[Opening Records for processing section]
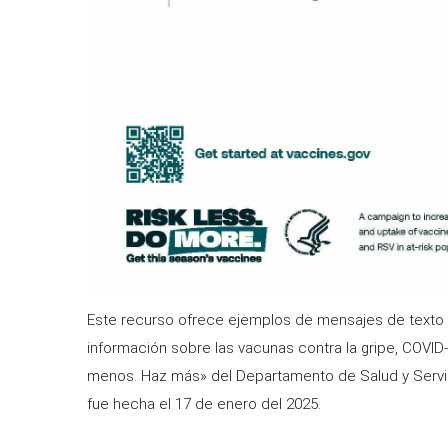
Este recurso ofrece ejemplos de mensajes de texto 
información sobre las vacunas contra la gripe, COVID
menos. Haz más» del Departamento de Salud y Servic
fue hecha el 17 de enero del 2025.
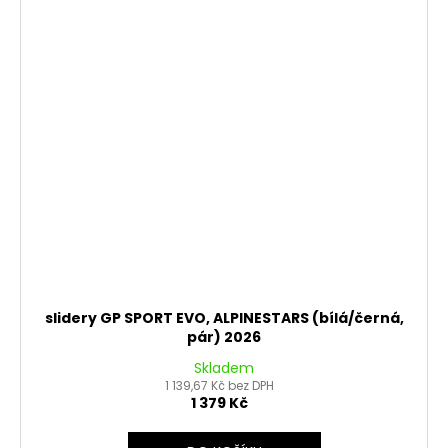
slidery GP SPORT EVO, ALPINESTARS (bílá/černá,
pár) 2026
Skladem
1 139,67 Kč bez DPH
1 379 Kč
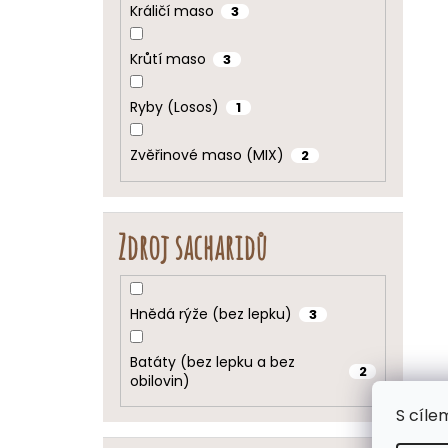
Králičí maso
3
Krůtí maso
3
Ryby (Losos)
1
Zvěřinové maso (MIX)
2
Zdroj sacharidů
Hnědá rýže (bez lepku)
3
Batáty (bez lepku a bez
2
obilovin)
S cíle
[Closing Records for processing section]
Without changing a single word, set down all of the material again and leave out its pictures.

Este recurso ofrece ejemplos de mensajes de texto 
información sobre las vacunas contra la gripe, COVID
menos. Haz más» del Departamento de Salud y Servic
fue hecha el 17 de enero del 2025.
slidery GP SPORT EVO, ALPINESTARS (bílá/černá,
pár) 2026
Skladem
1 139,67 Kč bez DPH
1 379 Kč
Králičí maso
3
Krůtí maso
3
Ryby (Losos)
1
Zvěřinové maso (MIX)
2
Zdroj sacharidů
Hnědá rýže (bez lepku)
3
Batáty (bez lepku a bez
2
obilovin)
S cíle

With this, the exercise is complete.